I know that negative numbers are stored as 2's complement, thus -5 in binary is (111111111111011). The most significant bit (sign bit) is 1 which tells that it is a negative number.
So how does the compiler know that it is -5? If we interpret the binary value given above (111111111111011) as an unsigned number, it will turn out completely different?
Also, why is the 1's compliment of 5 -6 (1111111111111010)?
The compiler doesn't know. If you cast -5 to unsigned int you'll get 32763.
The compiler knows because this is the convention the CPU uses natively. Your computer has a CPU that stores negative numbers in two's complement notation, so the compiler follows suit. If your CPU supported one's complement notation, the compiler would use that (as is the case with IEEE floats, incidentally).
The Wikipedia article on the topic explains how two's complement notation works.
The processor implements signed and unsigned instructions, which will operate on the binary number representation differently. The compiler knows which of these instructions to emit based on the type of the operands involved (i.e. int vs. unsigned int).
The compiler doesn't need to know if a number is negative or not, it simply emits the correct machine or intermediate language instructions for the types involved. The processor or runtime's implementation of these instructions usually doesn't much care if the number is negative or not either, as the formulation of two's complement arithmetic is such that it is the same for positive or negative numbers (in fact, this is the chief advantage of two's complement arithmetic). What would need to know if a number is negative would be something like printf(), and as Andrew Jaffe pointed out, the MSBit being set is indicative of a negative number in two's complement.
The first bit is set only for negative numbers (it's called the sign bit)
Detailed information is available here
The kewl part of two's complement is that the machine language Add, and Subtract instructions can ignore all that, and just do binary arithmetic and it just works...
i.e., -3 + 4
in Binary 2's complement, is
1111 1111 1111 1101 (-3)
+ 0000 0000 0000 0100 ( 4)
-------------------
0000 0000 0000 0001 ( 1)
let us give an example:
we have two numbers in two bytes in binary:
A = 10010111
B = 00100110
(note that the machine does not know the concept of signed or unsigned in this level)
now when you say "add" these two, what does the machine? it simply adds:
R = 10111101 (and carry bit : 1)
now, we -as compiler- need to interpret the operation. we have two options: the numbers can be signed or unsigned.
1- unsigned case: in c, the numbers are of type "unsigned char" and the values are 151 and 38 and the result is 189. this is trivial.

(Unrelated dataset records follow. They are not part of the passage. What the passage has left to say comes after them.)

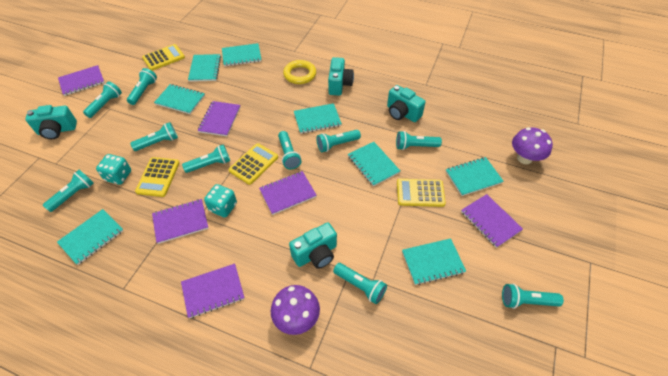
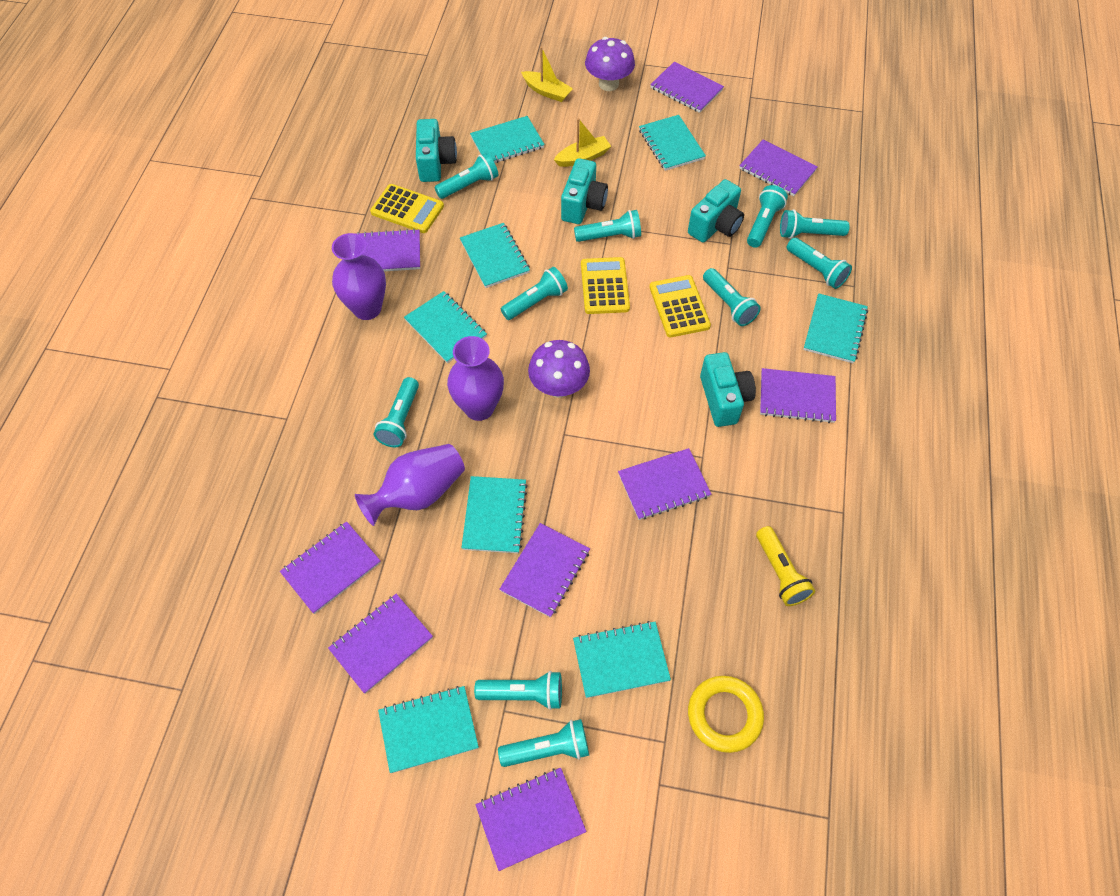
purple notebook: [58,65,105,96] [152,199,209,244] [181,263,245,318] [198,101,240,136] [259,171,317,215] [461,194,523,248] = 6 -> [280,521,381,614] [328,594,433,694] [357,229,420,272] [475,768,586,871] [499,523,590,618] [618,448,711,520] [650,62,724,113] [739,140,817,196] [760,368,836,423] = 9
purple vase: none = 0 -> [332,233,386,320] [355,444,465,526] [447,336,504,421] = 3
turquoise dice: [96,154,131,185] [204,184,237,217] = 2 -> none = 0
yellow boat: none = 0 -> [521,47,573,102] [554,118,611,167] = 2
yellow calculator: [135,157,179,197] [142,44,185,71] [228,143,278,185] [397,179,446,207] = 4 -> [370,184,444,233] [581,257,630,314] [649,275,711,337] = 3
yellow flashlight: none = 0 -> [756,526,815,606] = 1

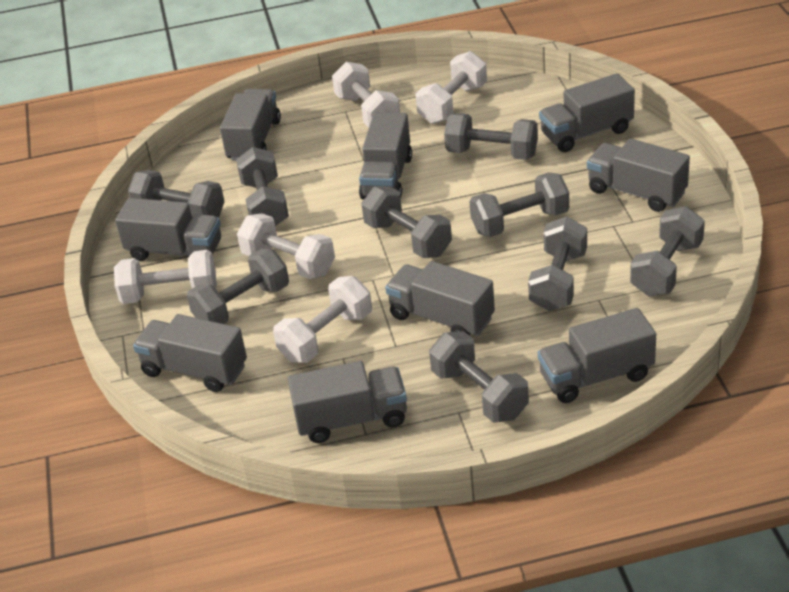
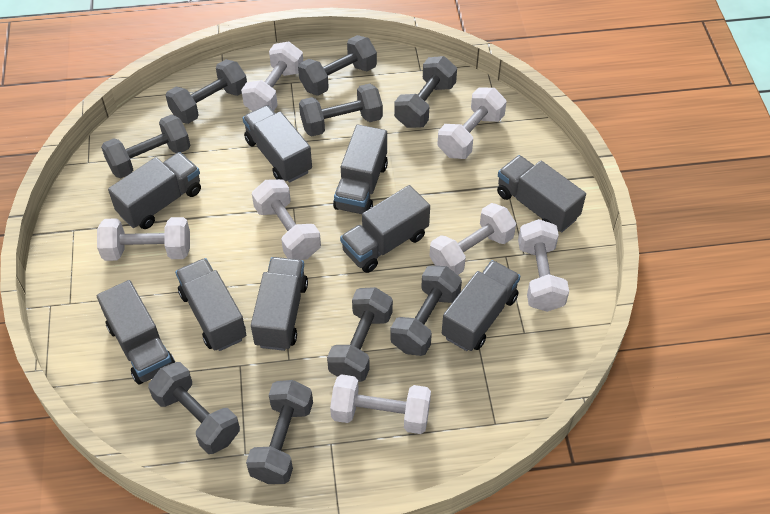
white dumbbell: [114,250,217,304] [237,213,335,279] [273,276,372,363] [332,62,400,127] [415,51,487,124] = 5 -> [97,217,190,261] [241,42,303,111] [252,179,321,260] [330,374,431,434] [429,203,516,275] [438,87,506,159] [518,219,569,312] = 7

2 - signed case: we, the compiler, interpret the numbers according to their msb and the first number is -105 and the second is still 38. so -105 + 38 = -67. But -67 is 10111101. But this is what we already have in the result (R)! The result is same, the only difference is how the compiler interprets it.
The conclusion is that, no matter how we consider the numbers, the machine does the same operation on the numbers. But the compiler will interpret the results in its turn.
Note that, it is not the machine who knows the concept of 2's complement. it just adds two numbers without caring the content. The compiler, then, looks at the sign bit and decides.
When it comes to subtraction, this time again, the operation is unique: take 2's complement of the second number and add the two.
If the number is declared as a signed data type (and not type cast to an unsigned type), then the compiler will know that, when the sign bit is 1, it's a negative number. As for why 2's complement is used instead of 1's complement, you don't want to be able to have a value of -0, which 1's complement would allow you to do, so they invented 2's complement to fix that.
It's exactly that most significant bit -- if you know a number is signed, then if the MSB=1 the compiler (and the runtime!) knows to interpret it as negative. This is why c-like languages have both integers (positive and negative) and unsigned integers -- in that case you interpret them all as positive. Hence a signed byte goes from -128 to 127, but an unsigned byte from 0 to 255.